Advantage of the Invention
[0033] According to the method of the present invention and the
apparatus for conducting the method, it is possible to separate and
eliminate only a cellulosic polymer from the matter to be treated
which contains the cellulosic polymer in a simple process.
Accordingly, they enable a highly advanced recycling of the
processed article or the like containing the cellulosic polymer,
thereby contributing greatly to resources saving, energy saving and
prevention of global warming, which are essential for sustainable
development of the society.
BRIEF DESCRIPTION OF THE DRAWINGS
[0034] FIG. 1 is an explanatory view illustrating a representative
apparatus for selective separation of a cellulosic polymer, which
is employed for conducting the method of the present invention.
[0035] FIG. 2 is an explanatory view illustrating another
representative apparatus, which is employed for conducting the
method of the present invention.
[0036] FIG. 3 is an explanatory view illustrating still another
representative apparatus, which is employed for conducting the
method of the present invention.
[0037] FIG. 4 is an explanatory view illustrating still another
representative apparatus, which is employed for conducting the
method of the present invention.
[0038] FIG. 5 is an explanatory view illustrating still another
representative apparatus, which is employed for conducting the
method of the present invention.
BEST MODE FOR CARRYING OUT THE INVENTION
[0039] A matter to be treated which contains a cellulosic polymer,
constituting the object matter of the present invention, means any
matter to be treated which contains at least a cellulosic polymer
as the object matter of selective separation. Examples of such
matter to be treated include a non-processed article and a
processed article which contain a cellulosic polymer.
[0040] Examples of the non-processed article include plants
containing a cellulosic polymer. As the processed article, textile
products and paper products containing a cellulosic polymer can be
considered, but these are not restrictive and any processed article
containing a cellulosic polymer may be mentioned. The processed
article advantageously employed in the present invention is a mixed
fabric and/or a mixed fabric product of a cellulosic polymer and a
polyester.
[0041] Examples of the cellulosic polymer include a polymer formed
by cellulose such as cotton, linen or pulp; a polymer formed by
chemically modified cellulose such as cellulose acetates; a polymer
formed by replacing a part of hydroxyl groups of cellulose with
other functional groups, such as chitin or chitosan; and a polymer
formed by substituting a part of the structure of cellulose.

----

Stated exercise A:
Answer these questions about the patent excerpt, one answer per line, marked the same way:
(i) Which processed article is advantageously employed in the invention?
(ii) What does FIG. 1 illustrate?
(iii) Which polymers are given as examples of cellulose with part of its hydroxyl groups replaced by other functional groups?
Stated exercise B: Can you rewrite the paragraph of the patent excerpt beginning "Examples of the cellulosic polymer include" as a brief list?
Stated exercise C: From the patent excerpt, copy the passage between "Advantage of the" and "of the society.", inclusive.

[Dataset items]

----

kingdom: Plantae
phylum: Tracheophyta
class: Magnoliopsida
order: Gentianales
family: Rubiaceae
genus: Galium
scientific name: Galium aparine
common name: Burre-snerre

----

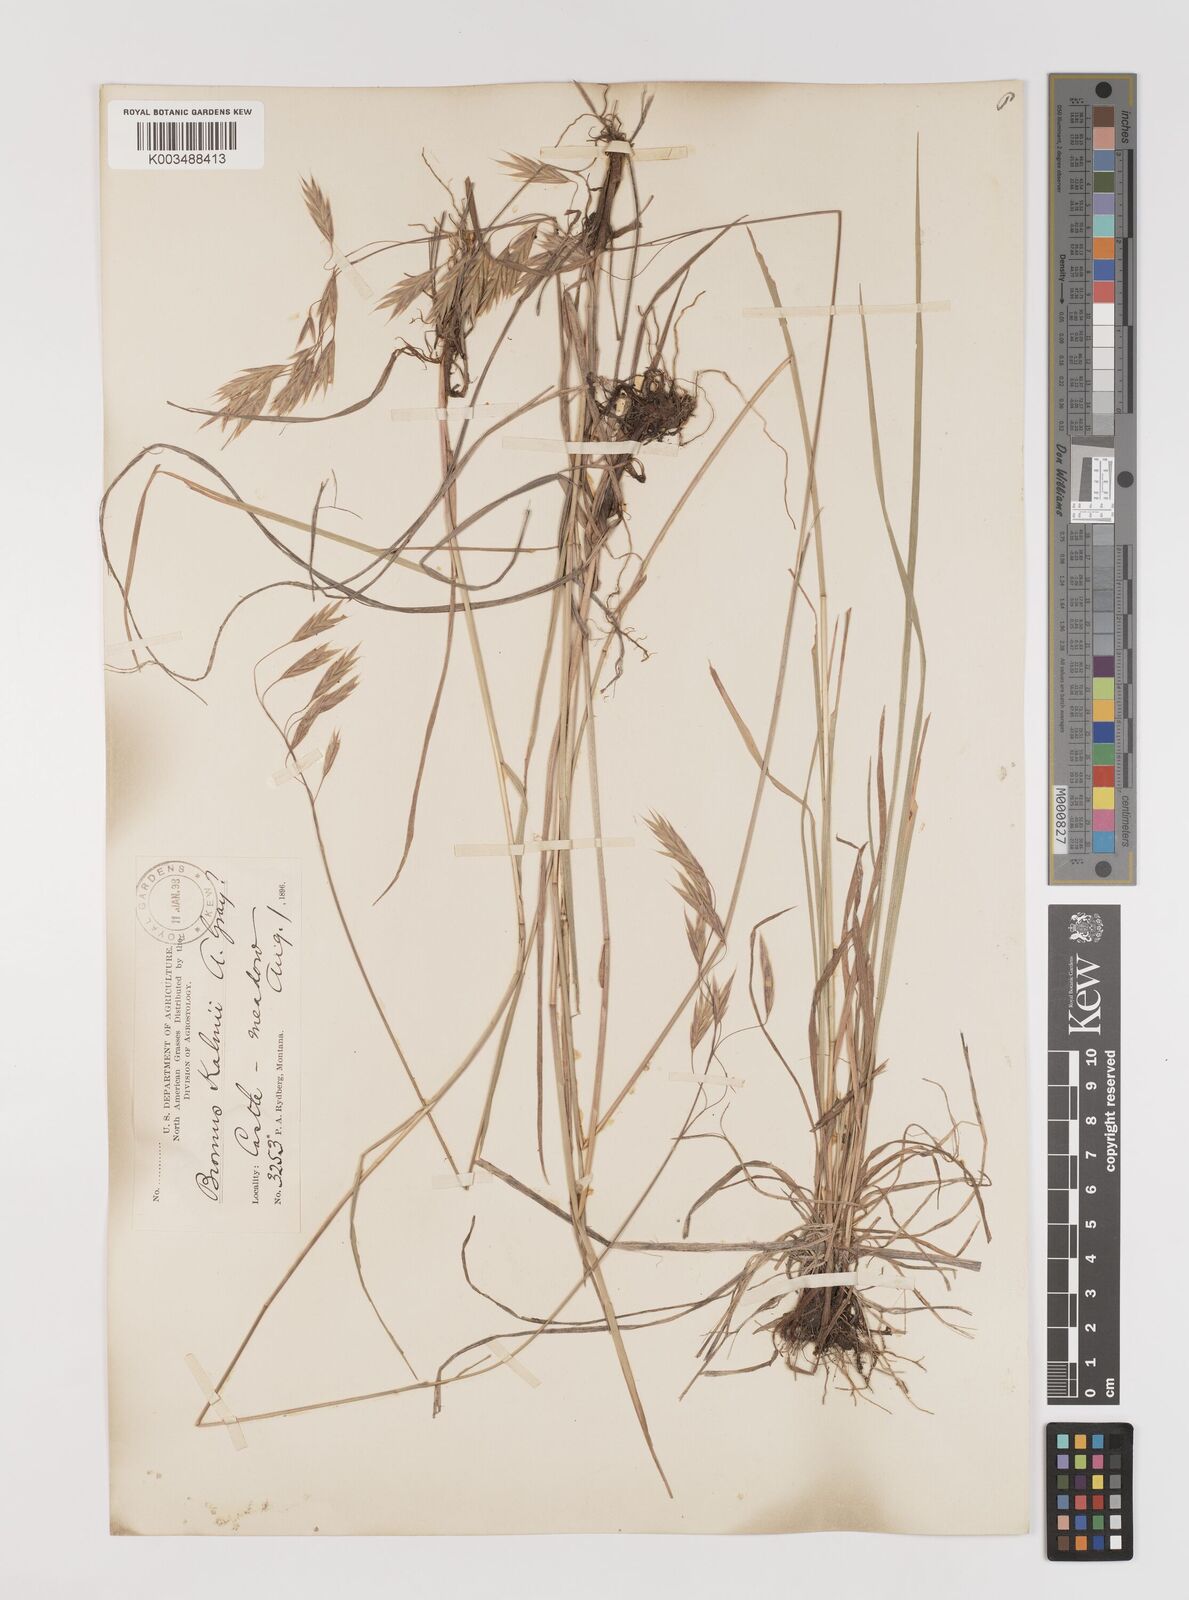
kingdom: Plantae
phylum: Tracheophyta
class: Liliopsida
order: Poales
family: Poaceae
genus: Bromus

----

Exercise result A:
(i) A mixed fabric and/or a mixed fabric product of a cellulosic polymer and a polyester.
(ii) A representative apparatus for selective separation of a cellulosic polymer, employed for conducting the method of the invention.
(iii) Chitin or chitosan.

Exercise result B:
Examples of the cellulosic polymer:
- a polymer formed by cellulose, such as cotton, linen or pulp
- a polymer formed by chemically modified cellulose, such as cellulose acetates
- a polymer formed by replacing part of cellulose's hydroxyl groups with other functional groups, such as chitin or chitosan
- a polymer formed by substituting part of the structure of cellulose

Exercise result C:
Advantage of the Invention
[0033] According to the method of the present invention and the
apparatus for conducting the method, it is possible to separate and
eliminate only a cellulosic polymer from the matter to be treated
which contains the cellulosic polymer in a simple process.
Accordingly, they enable a highly advanced recycling of the
processed article or the like containing the cellulosic polymer,
thereby contributing greatly to resources saving, energy saving and
prevention of global warming, which are essential for sustainable
development of the society.